Record set:
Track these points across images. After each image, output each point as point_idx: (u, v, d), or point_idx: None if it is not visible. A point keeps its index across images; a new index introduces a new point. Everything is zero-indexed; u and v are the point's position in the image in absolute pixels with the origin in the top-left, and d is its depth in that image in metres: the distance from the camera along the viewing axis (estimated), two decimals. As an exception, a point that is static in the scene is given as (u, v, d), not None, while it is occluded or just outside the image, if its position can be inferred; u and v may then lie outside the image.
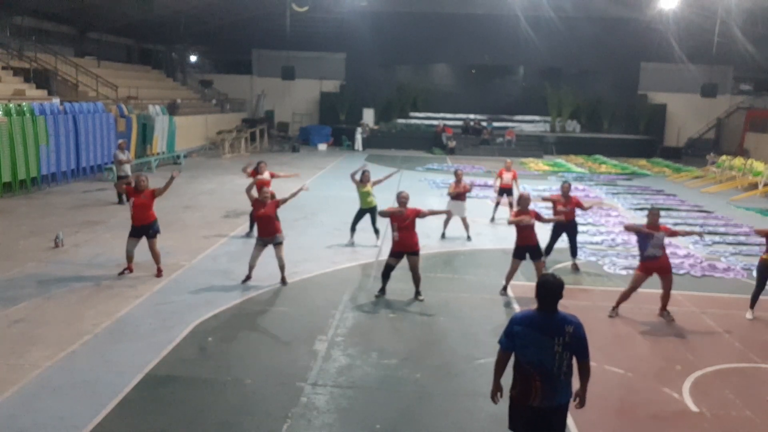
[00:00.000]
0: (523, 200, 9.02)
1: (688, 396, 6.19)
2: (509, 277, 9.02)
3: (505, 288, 9.09)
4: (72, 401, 5.67)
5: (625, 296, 8.33)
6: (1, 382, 5.94)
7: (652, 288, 8.35)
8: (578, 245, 11.10)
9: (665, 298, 8.26)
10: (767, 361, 7.11)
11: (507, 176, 14.08)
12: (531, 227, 8.90)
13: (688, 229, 13.34)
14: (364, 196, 11.52)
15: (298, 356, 6.78)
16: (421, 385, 6.28)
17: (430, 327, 7.89)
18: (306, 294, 8.92)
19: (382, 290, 8.84)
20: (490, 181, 18.63)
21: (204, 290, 8.81)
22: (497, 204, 14.17)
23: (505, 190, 14.12)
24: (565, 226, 10.24)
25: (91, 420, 5.36)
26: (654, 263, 8.10)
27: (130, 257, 9.34)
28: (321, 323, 7.75)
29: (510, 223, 8.96)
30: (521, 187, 18.84)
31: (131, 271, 9.40)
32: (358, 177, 11.59)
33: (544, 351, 4.18)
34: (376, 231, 11.68)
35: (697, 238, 12.95)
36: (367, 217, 11.64)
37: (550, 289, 4.20)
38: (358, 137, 30.95)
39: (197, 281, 9.18)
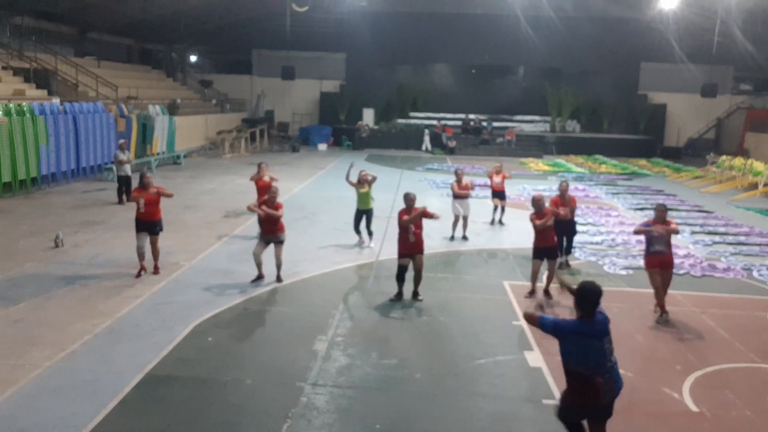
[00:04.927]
0: (538, 202, 8.96)
1: (688, 396, 6.19)
2: (534, 278, 8.98)
3: (532, 291, 8.98)
4: (72, 401, 5.67)
5: (659, 296, 8.22)
6: (1, 382, 5.94)
7: (652, 288, 8.34)
8: (578, 245, 11.11)
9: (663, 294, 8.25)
10: (767, 361, 7.11)
11: (496, 179, 13.80)
12: (551, 228, 8.93)
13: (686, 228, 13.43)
14: (363, 197, 11.45)
15: (298, 356, 6.77)
16: (421, 385, 6.28)
17: (430, 327, 7.89)
18: (306, 294, 8.92)
19: (399, 294, 8.70)
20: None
21: (204, 290, 8.81)
22: (496, 207, 14.04)
23: (496, 193, 13.93)
24: (565, 226, 10.21)
25: (91, 420, 5.36)
26: (659, 258, 8.13)
27: (142, 254, 9.29)
28: (321, 323, 7.74)
29: (539, 227, 8.89)
30: (520, 188, 18.96)
31: (145, 270, 9.36)
32: (354, 179, 11.57)
33: (599, 354, 4.49)
34: (370, 233, 11.60)
35: (697, 238, 13.00)
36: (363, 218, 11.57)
37: (592, 296, 4.51)
38: (426, 139, 30.77)
39: (197, 281, 9.18)
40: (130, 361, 6.48)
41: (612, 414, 4.67)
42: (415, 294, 8.71)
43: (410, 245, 8.52)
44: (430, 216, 8.56)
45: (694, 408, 5.97)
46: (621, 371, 6.60)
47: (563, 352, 4.57)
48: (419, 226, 8.55)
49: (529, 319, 4.75)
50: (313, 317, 7.96)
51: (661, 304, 8.19)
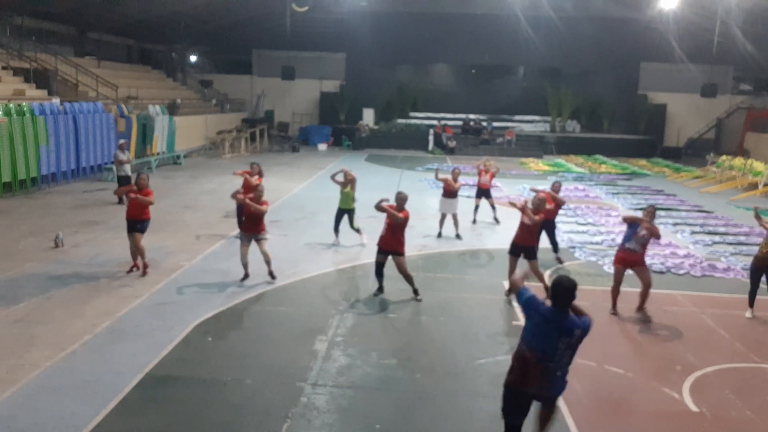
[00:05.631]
0: (539, 201, 8.96)
1: (688, 396, 6.20)
2: (510, 275, 8.96)
3: (510, 290, 9.02)
4: (72, 401, 5.66)
5: (614, 293, 8.38)
6: (1, 382, 5.94)
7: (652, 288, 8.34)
8: (578, 245, 11.05)
9: (644, 294, 8.19)
10: (767, 361, 7.11)
11: (484, 177, 13.85)
12: (536, 227, 8.85)
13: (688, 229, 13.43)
14: (346, 197, 11.54)
15: (298, 356, 6.78)
16: (421, 385, 6.28)
17: (430, 327, 7.89)
18: (306, 294, 8.92)
19: (380, 288, 8.85)
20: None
21: (204, 290, 8.81)
22: (477, 207, 13.95)
23: (482, 191, 13.94)
24: (545, 223, 10.02)
25: (91, 420, 5.36)
26: (629, 256, 8.16)
27: (134, 254, 9.42)
28: (321, 323, 7.75)
29: (517, 206, 8.91)
30: (520, 187, 18.95)
31: (137, 268, 9.46)
32: (340, 178, 11.59)
33: (549, 344, 4.45)
34: (357, 230, 11.65)
35: (697, 238, 12.99)
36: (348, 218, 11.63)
37: (564, 289, 4.45)
38: (431, 139, 30.53)
39: (197, 281, 9.18)
40: (130, 361, 6.48)
41: (552, 407, 4.71)
42: (414, 293, 8.72)
43: (382, 240, 8.62)
44: (385, 209, 8.44)
45: (694, 408, 5.97)
46: (620, 371, 6.66)
47: (525, 329, 4.67)
48: (390, 224, 8.48)
49: (514, 285, 4.90)
50: (313, 317, 7.96)
51: (614, 300, 8.35)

Required action:
When you copy the data above, keep each line exact and omit the pictures.

Exercise response:
Track these points across images. After each image, output each point as point_idx: (u, v, d), or point_idx: None if it is not visible. A point keeps its index across images; a new index introduces a new point. Everything is zero-indexed; u and v are the point's position in the image in absolute pixels with the origin in the top-left, and d is its depth in that image in metres: the distance from the camera along the viewing axis (estimated), two decimals. As an exception, a point that is static in the scene is given as (u, v, d), not None, while it is occluded or just outside the image, if its position can be inferred; u and v may then lie outside the image.
[00:00.000]
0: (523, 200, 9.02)
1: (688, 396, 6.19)
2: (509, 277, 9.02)
3: (505, 288, 9.09)
4: (72, 401, 5.67)
5: (625, 296, 8.33)
6: (1, 382, 5.94)
7: (652, 288, 8.35)
8: (578, 245, 11.10)
9: (665, 298, 8.26)
10: (767, 361, 7.11)
11: (507, 176, 14.08)
12: (531, 227, 8.90)
13: (688, 229, 13.34)
14: (364, 196, 11.52)
15: (298, 356, 6.78)
16: (421, 385, 6.28)
17: (430, 327, 7.89)
18: (306, 294, 8.92)
19: (382, 290, 8.84)
20: (490, 181, 18.63)
21: (204, 290, 8.81)
22: (497, 204, 14.17)
23: (505, 190, 14.12)
24: (565, 226, 10.24)
25: (91, 420, 5.36)
26: (654, 263, 8.10)
27: (130, 257, 9.34)
28: (321, 323, 7.75)
29: (510, 223, 8.96)
30: (521, 187, 18.84)
31: (131, 271, 9.40)
32: (358, 177, 11.59)
33: (544, 351, 4.18)
34: (376, 231, 11.68)
35: (697, 238, 12.95)
36: (367, 217, 11.64)
37: (550, 289, 4.20)
38: (358, 137, 30.95)
39: (197, 281, 9.18)
[00:04.927]
0: (538, 202, 8.96)
1: (688, 396, 6.19)
2: (534, 278, 8.98)
3: (532, 291, 8.98)
4: (72, 401, 5.67)
5: (659, 296, 8.22)
6: (1, 382, 5.94)
7: (652, 288, 8.34)
8: (578, 245, 11.11)
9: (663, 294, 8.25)
10: (767, 361, 7.11)
11: (496, 179, 13.80)
12: (551, 228, 8.93)
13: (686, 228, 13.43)
14: (363, 197, 11.45)
15: (298, 356, 6.77)
16: (421, 385, 6.28)
17: (430, 327, 7.89)
18: (306, 294, 8.92)
19: (399, 294, 8.70)
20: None
21: (204, 290, 8.81)
22: (496, 207, 14.04)
23: (496, 193, 13.93)
24: (565, 226, 10.21)
25: (91, 420, 5.36)
26: (659, 258, 8.13)
27: (142, 254, 9.29)
28: (321, 323, 7.74)
29: (539, 227, 8.89)
30: (520, 188, 18.96)
31: (145, 270, 9.36)
32: (354, 179, 11.57)
33: (599, 354, 4.49)
34: (370, 233, 11.60)
35: (697, 238, 13.00)
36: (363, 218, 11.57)
37: (592, 296, 4.51)
38: (426, 139, 30.77)
39: (197, 281, 9.18)
40: (130, 361, 6.48)
41: (612, 414, 4.67)
42: (415, 294, 8.71)
43: (410, 245, 8.52)
44: (430, 216, 8.56)
45: (694, 408, 5.97)
46: (621, 371, 6.60)
47: (563, 352, 4.57)
48: (419, 226, 8.55)
49: (529, 319, 4.75)
50: (313, 317, 7.96)
51: (661, 304, 8.19)
[00:05.631]
0: (539, 201, 8.96)
1: (688, 396, 6.20)
2: (510, 275, 8.96)
3: (510, 290, 9.02)
4: (72, 401, 5.66)
5: (614, 293, 8.38)
6: (1, 382, 5.94)
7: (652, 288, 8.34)
8: (578, 245, 11.05)
9: (644, 294, 8.19)
10: (767, 361, 7.11)
11: (484, 177, 13.85)
12: (536, 227, 8.85)
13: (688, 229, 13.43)
14: (346, 197, 11.54)
15: (298, 356, 6.78)
16: (421, 385, 6.28)
17: (430, 327, 7.89)
18: (306, 294, 8.92)
19: (380, 288, 8.85)
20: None
21: (204, 290, 8.81)
22: (477, 207, 13.95)
23: (482, 191, 13.94)
24: (545, 223, 10.02)
25: (91, 420, 5.36)
26: (629, 256, 8.16)
27: (134, 254, 9.42)
28: (321, 323, 7.75)
29: (517, 206, 8.91)
30: (520, 187, 18.95)
31: (137, 268, 9.46)
32: (340, 178, 11.59)
33: (549, 344, 4.45)
34: (357, 230, 11.65)
35: (697, 238, 12.99)
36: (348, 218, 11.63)
37: (564, 289, 4.45)
38: (431, 139, 30.53)
39: (197, 281, 9.18)
40: (130, 361, 6.48)
41: (552, 407, 4.71)
42: (414, 293, 8.72)
43: (382, 240, 8.62)
44: (385, 209, 8.44)
45: (694, 408, 5.97)
46: (620, 371, 6.66)
47: (525, 329, 4.67)
48: (390, 224, 8.48)
49: (514, 285, 4.90)
50: (313, 317, 7.96)
51: (614, 300, 8.35)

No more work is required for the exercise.